Spijkers en Spijkers‘ Spring Summer show was inspired by the Nick Cave duet with Kylie Minogue, Where the Wild Roses Grow, and the haunting song set the scene before the models stepped onto the catwalk at the On/Off venue in Bloomsbury Square.
But unlike the song, the clothes were far from melancholy or maudlin. Instead they were sunny and playful, as the opening outfit - a short safari suit with sparkly buttons and teasing cut outs – proved. It was followed by pretty little khaki shifts that were trimmed with lace and a lovely floral pink sundress with black lace panels and pointed, padded boobs – sweet with a sassy edge.
The sweet, feminine look of the clothes was echoed by the soft, lightly-waved hair and fresh make-up (dewy skin, strong brows and a candy-pink lip.) No gimmicks or tricks, which allowed the clothes to really shine.
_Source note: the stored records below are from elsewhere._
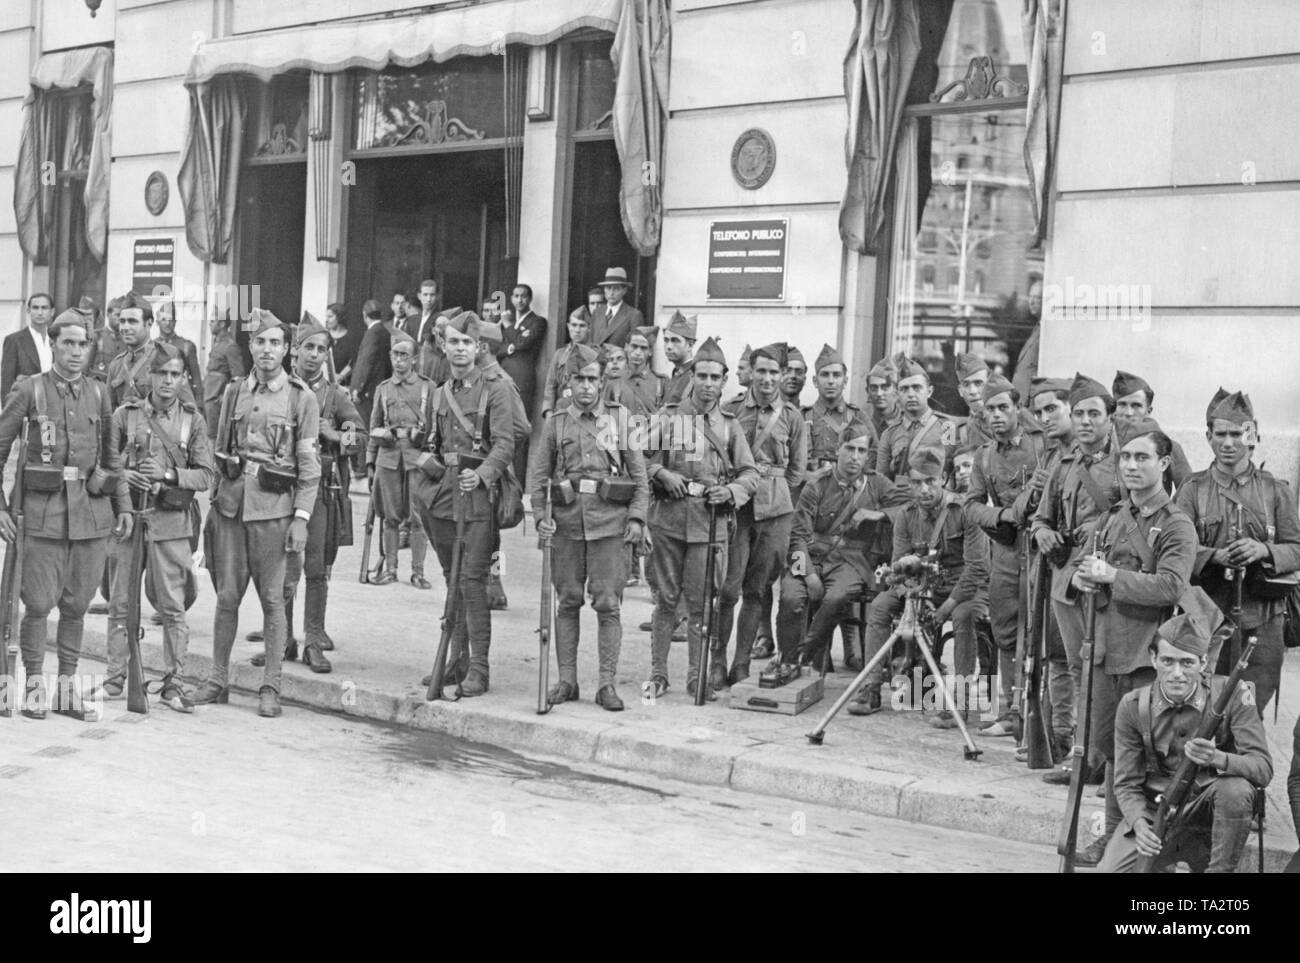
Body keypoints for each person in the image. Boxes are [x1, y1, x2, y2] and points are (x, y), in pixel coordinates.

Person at [1069, 418, 1197, 865]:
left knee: (1149, 754)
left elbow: (1170, 587)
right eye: (1125, 456)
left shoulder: (1176, 524)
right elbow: (1093, 568)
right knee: (1110, 747)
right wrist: (1087, 579)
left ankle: (1150, 842)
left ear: (1164, 463)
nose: (1131, 465)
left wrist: (1113, 577)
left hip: (1149, 653)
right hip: (1105, 648)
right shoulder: (1114, 517)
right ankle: (1113, 836)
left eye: (1142, 457)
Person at [195, 309, 321, 718]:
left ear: (288, 350)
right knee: (226, 598)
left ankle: (271, 685)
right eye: (260, 342)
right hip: (231, 508)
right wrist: (214, 509)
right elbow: (220, 448)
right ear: (251, 346)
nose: (267, 351)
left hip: (274, 513)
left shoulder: (302, 398)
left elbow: (309, 467)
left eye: (275, 343)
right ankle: (217, 680)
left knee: (272, 601)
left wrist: (301, 518)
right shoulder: (235, 391)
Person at [0, 310, 126, 718]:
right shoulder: (30, 390)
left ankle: (67, 691)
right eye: (67, 343)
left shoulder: (100, 393)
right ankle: (35, 691)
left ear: (91, 347)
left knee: (76, 607)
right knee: (37, 606)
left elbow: (112, 457)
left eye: (82, 344)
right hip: (41, 516)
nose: (75, 351)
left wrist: (120, 504)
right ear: (52, 343)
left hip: (90, 518)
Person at [1098, 611, 1272, 873]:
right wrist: (1139, 824)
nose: (1176, 673)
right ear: (1153, 659)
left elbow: (1263, 768)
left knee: (1236, 790)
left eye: (1187, 663)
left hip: (1208, 817)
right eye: (1167, 661)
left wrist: (1219, 759)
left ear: (1203, 663)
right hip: (1155, 813)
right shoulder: (1133, 706)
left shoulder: (1233, 694)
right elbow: (1125, 783)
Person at [531, 343, 649, 711]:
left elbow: (640, 478)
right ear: (569, 381)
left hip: (609, 527)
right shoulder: (557, 422)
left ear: (602, 382)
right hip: (566, 526)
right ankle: (567, 681)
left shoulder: (621, 419)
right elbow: (537, 479)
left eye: (592, 379)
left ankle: (607, 685)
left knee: (608, 605)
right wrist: (540, 518)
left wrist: (636, 519)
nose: (586, 387)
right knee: (567, 603)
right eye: (579, 379)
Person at [644, 337, 758, 701]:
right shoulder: (669, 417)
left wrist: (732, 492)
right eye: (703, 376)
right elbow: (636, 459)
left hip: (710, 525)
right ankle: (658, 674)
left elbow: (750, 474)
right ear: (692, 375)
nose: (708, 384)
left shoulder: (729, 426)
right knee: (665, 599)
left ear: (725, 381)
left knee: (702, 603)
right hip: (669, 521)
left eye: (715, 378)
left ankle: (697, 677)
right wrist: (661, 473)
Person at [1174, 390, 1300, 717]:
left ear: (1252, 433)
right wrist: (1214, 557)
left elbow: (1297, 549)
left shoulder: (1276, 490)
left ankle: (1242, 764)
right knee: (1203, 704)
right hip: (1207, 614)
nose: (1229, 443)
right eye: (1221, 434)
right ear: (1208, 437)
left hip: (1263, 618)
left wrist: (1263, 550)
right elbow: (1174, 549)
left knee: (1252, 705)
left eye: (1237, 433)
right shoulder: (1192, 489)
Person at [105, 342, 215, 712]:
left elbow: (206, 476)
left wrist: (168, 475)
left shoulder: (192, 421)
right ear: (149, 375)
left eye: (175, 374)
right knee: (120, 603)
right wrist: (127, 475)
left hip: (170, 524)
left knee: (173, 607)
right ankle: (115, 677)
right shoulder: (126, 415)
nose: (168, 381)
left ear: (184, 378)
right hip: (129, 520)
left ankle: (173, 682)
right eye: (161, 373)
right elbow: (105, 466)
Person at [249, 316, 362, 671]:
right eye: (308, 347)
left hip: (319, 492)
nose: (314, 355)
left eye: (321, 349)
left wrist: (335, 435)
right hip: (280, 489)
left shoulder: (335, 395)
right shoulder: (282, 389)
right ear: (294, 350)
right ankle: (282, 642)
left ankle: (314, 640)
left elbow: (361, 437)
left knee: (315, 568)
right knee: (281, 568)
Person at [412, 313, 516, 697]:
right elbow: (431, 441)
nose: (459, 349)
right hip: (442, 498)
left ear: (478, 348)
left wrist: (484, 474)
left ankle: (479, 668)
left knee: (473, 581)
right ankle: (455, 660)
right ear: (443, 345)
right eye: (453, 342)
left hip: (477, 498)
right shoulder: (438, 393)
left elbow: (506, 442)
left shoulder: (496, 389)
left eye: (467, 343)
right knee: (451, 579)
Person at [850, 447, 989, 722]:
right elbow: (898, 563)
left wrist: (945, 608)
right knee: (880, 606)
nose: (924, 490)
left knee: (963, 617)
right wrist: (910, 595)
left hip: (964, 589)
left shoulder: (964, 511)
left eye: (930, 482)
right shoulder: (906, 515)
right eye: (916, 483)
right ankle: (871, 688)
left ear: (943, 480)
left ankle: (958, 702)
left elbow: (977, 568)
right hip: (923, 586)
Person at [1030, 372, 1122, 783]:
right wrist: (1043, 532)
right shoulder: (1061, 464)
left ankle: (1107, 760)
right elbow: (1039, 518)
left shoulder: (1126, 464)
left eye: (1094, 414)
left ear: (1109, 418)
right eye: (1080, 413)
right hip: (1065, 580)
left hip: (1106, 581)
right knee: (1076, 667)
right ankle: (1081, 758)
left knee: (1105, 672)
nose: (1085, 421)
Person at [775, 426, 897, 695]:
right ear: (837, 451)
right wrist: (808, 575)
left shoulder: (876, 484)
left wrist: (879, 515)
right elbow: (796, 536)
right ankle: (786, 659)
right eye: (850, 449)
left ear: (867, 456)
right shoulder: (816, 485)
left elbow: (909, 504)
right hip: (810, 557)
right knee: (790, 598)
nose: (855, 456)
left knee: (835, 598)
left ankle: (800, 658)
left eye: (861, 451)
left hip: (851, 562)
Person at [716, 343, 806, 687]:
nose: (768, 379)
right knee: (727, 590)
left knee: (756, 590)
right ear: (750, 372)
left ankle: (741, 665)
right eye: (762, 371)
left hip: (774, 513)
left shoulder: (792, 417)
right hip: (736, 511)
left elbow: (797, 471)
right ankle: (715, 662)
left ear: (783, 376)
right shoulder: (731, 410)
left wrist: (773, 491)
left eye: (774, 372)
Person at [962, 375, 1047, 735]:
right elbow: (971, 505)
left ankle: (1037, 711)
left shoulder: (1042, 448)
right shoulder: (983, 457)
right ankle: (1011, 711)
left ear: (1017, 409)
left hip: (1042, 548)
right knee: (1006, 628)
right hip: (1007, 548)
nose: (995, 416)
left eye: (1002, 408)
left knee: (1040, 629)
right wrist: (1002, 516)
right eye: (989, 410)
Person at [800, 343, 871, 669]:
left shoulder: (859, 418)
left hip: (850, 503)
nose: (831, 381)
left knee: (849, 570)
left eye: (837, 375)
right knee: (815, 573)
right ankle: (819, 652)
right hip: (817, 509)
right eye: (825, 375)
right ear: (815, 381)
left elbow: (870, 463)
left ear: (845, 380)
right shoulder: (804, 419)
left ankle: (853, 646)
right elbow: (794, 468)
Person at [366, 327, 434, 589]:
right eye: (395, 354)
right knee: (390, 516)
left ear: (414, 359)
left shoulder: (427, 388)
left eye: (404, 355)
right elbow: (374, 426)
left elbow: (436, 428)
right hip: (389, 458)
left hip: (417, 459)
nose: (398, 359)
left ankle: (417, 572)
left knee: (418, 519)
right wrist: (370, 463)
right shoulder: (383, 389)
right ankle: (391, 569)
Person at [105, 294, 196, 409]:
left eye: (132, 321)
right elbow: (108, 414)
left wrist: (148, 407)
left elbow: (189, 409)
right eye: (122, 321)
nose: (125, 327)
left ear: (149, 323)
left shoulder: (169, 356)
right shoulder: (116, 365)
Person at [875, 356, 956, 482]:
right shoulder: (889, 435)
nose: (911, 394)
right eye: (904, 389)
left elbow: (950, 471)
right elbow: (881, 481)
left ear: (929, 391)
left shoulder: (946, 427)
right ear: (897, 394)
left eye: (917, 388)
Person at [1112, 370, 1193, 490]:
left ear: (1148, 411)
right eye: (1122, 405)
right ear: (1113, 409)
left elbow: (1188, 493)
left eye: (1136, 406)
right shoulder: (1105, 445)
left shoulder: (1169, 447)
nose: (1128, 413)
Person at [500, 283, 547, 419]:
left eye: (524, 296)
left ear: (530, 299)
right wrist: (509, 348)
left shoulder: (537, 322)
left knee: (520, 422)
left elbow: (521, 343)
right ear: (511, 299)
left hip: (522, 379)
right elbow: (498, 349)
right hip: (503, 377)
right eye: (516, 296)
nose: (520, 300)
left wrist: (508, 325)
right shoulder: (511, 322)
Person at [204, 310, 248, 441]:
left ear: (222, 324)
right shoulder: (217, 343)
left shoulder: (230, 346)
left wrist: (225, 395)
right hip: (209, 395)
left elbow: (239, 376)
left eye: (213, 321)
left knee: (215, 436)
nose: (209, 324)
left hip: (216, 398)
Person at [2, 292, 55, 399]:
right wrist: (9, 412)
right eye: (35, 308)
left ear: (52, 312)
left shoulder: (57, 339)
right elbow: (7, 382)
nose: (40, 312)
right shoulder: (14, 340)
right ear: (28, 311)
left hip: (54, 403)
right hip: (26, 404)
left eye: (44, 308)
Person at [541, 308, 592, 417]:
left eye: (582, 326)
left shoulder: (595, 355)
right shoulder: (560, 354)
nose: (577, 330)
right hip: (561, 411)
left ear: (589, 328)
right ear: (568, 326)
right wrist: (548, 411)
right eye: (574, 325)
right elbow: (550, 386)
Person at [350, 299, 392, 431]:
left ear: (364, 314)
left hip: (367, 391)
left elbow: (366, 361)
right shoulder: (384, 331)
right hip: (378, 388)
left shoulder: (372, 332)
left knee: (363, 427)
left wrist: (358, 387)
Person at [154, 302, 203, 402]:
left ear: (175, 322)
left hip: (181, 399)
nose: (168, 323)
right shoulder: (151, 346)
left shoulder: (187, 346)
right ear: (157, 322)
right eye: (164, 319)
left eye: (171, 320)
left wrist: (199, 403)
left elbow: (196, 378)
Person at [621, 325, 665, 418]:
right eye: (634, 346)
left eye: (643, 348)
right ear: (626, 347)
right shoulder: (614, 380)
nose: (638, 352)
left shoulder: (661, 382)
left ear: (650, 351)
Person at [593, 267, 644, 346]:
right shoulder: (597, 313)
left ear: (624, 291)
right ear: (604, 290)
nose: (611, 293)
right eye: (608, 288)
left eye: (616, 289)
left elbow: (635, 347)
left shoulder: (633, 315)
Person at [660, 311, 697, 406]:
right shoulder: (676, 374)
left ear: (690, 345)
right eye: (666, 340)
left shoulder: (695, 376)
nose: (668, 346)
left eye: (675, 340)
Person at [87, 295, 126, 384]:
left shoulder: (128, 339)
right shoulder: (97, 336)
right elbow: (86, 367)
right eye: (117, 315)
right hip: (99, 387)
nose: (121, 319)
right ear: (108, 314)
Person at [865, 356, 902, 441]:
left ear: (897, 391)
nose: (879, 393)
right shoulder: (862, 425)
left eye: (885, 387)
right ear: (868, 392)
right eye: (874, 388)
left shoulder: (910, 425)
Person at [326, 301, 361, 388]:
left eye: (330, 317)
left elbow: (354, 362)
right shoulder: (325, 335)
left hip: (343, 384)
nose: (326, 320)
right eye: (326, 316)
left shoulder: (351, 338)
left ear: (339, 317)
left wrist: (341, 376)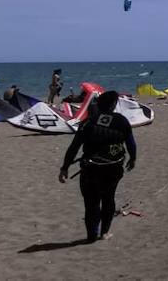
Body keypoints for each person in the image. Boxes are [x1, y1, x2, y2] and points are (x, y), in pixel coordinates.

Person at [60, 91, 137, 242]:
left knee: (91, 203)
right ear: (114, 105)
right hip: (113, 169)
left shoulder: (89, 121)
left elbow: (74, 146)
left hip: (91, 170)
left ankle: (91, 235)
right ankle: (104, 233)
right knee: (108, 198)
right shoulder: (121, 121)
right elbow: (131, 144)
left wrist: (65, 167)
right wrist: (133, 158)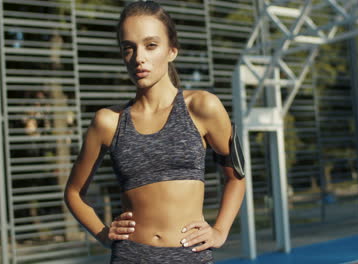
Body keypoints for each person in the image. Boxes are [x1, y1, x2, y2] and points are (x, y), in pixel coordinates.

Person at [64, 1, 246, 263]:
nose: (139, 58)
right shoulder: (108, 122)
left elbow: (236, 177)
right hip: (130, 256)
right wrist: (103, 233)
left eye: (151, 45)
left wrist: (220, 231)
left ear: (172, 50)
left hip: (189, 256)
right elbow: (73, 193)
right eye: (129, 48)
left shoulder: (202, 107)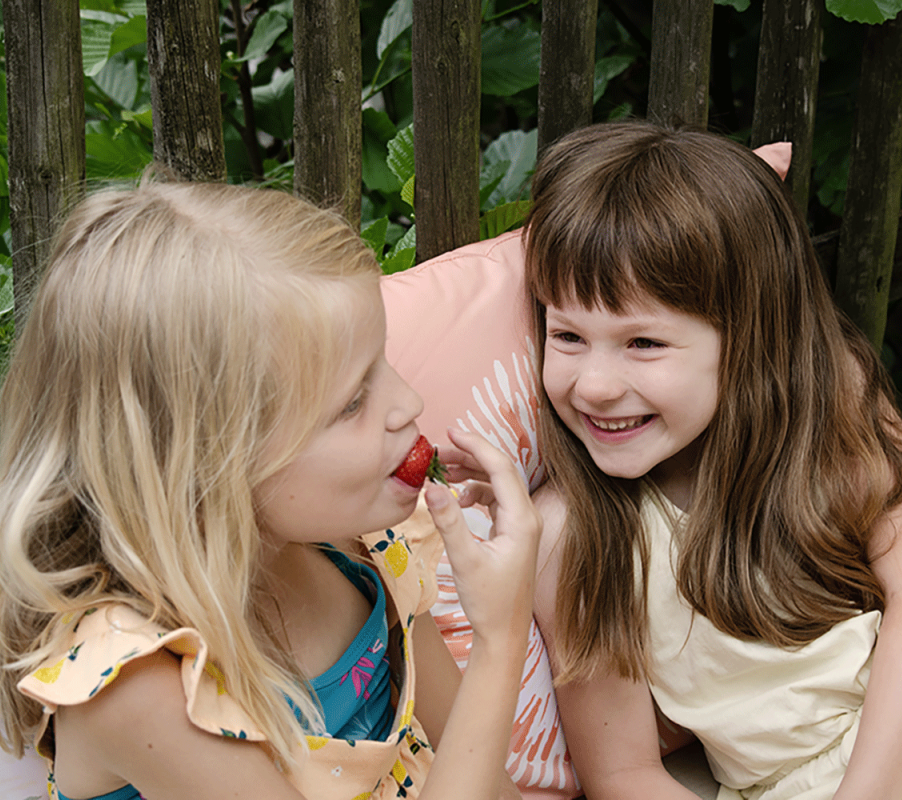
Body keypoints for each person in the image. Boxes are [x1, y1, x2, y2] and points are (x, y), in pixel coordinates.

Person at [0, 177, 541, 800]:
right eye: (353, 402)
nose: (410, 403)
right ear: (208, 463)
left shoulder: (359, 547)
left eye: (382, 360)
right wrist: (501, 640)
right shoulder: (142, 686)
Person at [523, 121, 902, 800]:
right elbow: (625, 773)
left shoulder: (833, 397)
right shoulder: (573, 537)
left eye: (644, 343)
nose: (593, 384)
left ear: (745, 334)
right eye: (567, 334)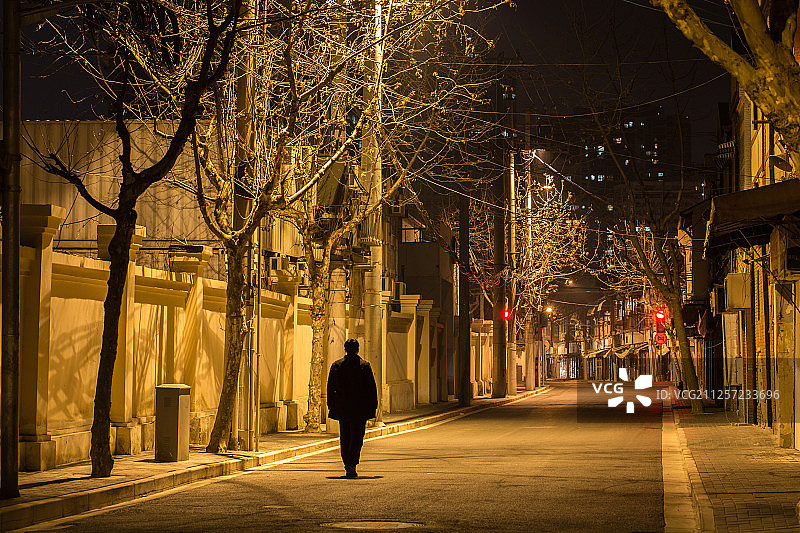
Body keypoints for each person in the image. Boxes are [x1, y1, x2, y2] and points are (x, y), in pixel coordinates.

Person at [326, 338, 378, 478]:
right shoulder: (364, 366)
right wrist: (373, 407)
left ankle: (348, 463)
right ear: (357, 349)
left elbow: (330, 388)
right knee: (357, 437)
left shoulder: (337, 366)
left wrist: (332, 406)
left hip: (343, 408)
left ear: (345, 349)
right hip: (359, 409)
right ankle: (351, 463)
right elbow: (371, 389)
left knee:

One outstanding look came in the form of a neon orange dress – this looks like it’s going to be the hottest colour of next summer, as we also saw it on the catwalks at Jasper Conran and Erdem. It’s an upbeat, optimistic shade – like peach sorbet – that will look supersexy with a tan and work beautifully with black, camel and navy.
The ’70s feel that has emerged as the dominant trend at New York and London was present in the form of a Charlie Girl-style camel trouser suit and a white broderie anglais jumpsuit. Broderie anglais played a prominent role – it appeared on sweet sundresses, with one particular treasure sporting a gorgeous broderie anglais pleated skirt. It also trimmed a stunning white blazer and made up panels on a crisp white sleeveless shirt.
The broderie anglais theme was taken to its illogical conclusion by being blown up to giant proportions and used as cut outs on a bodycon black dress.
This was an accomplished collection full of incredibly wearable dresses and separates with a flirtatious edge -sugar and spice is definitely what the Spijkers en Spijkers girl is made of!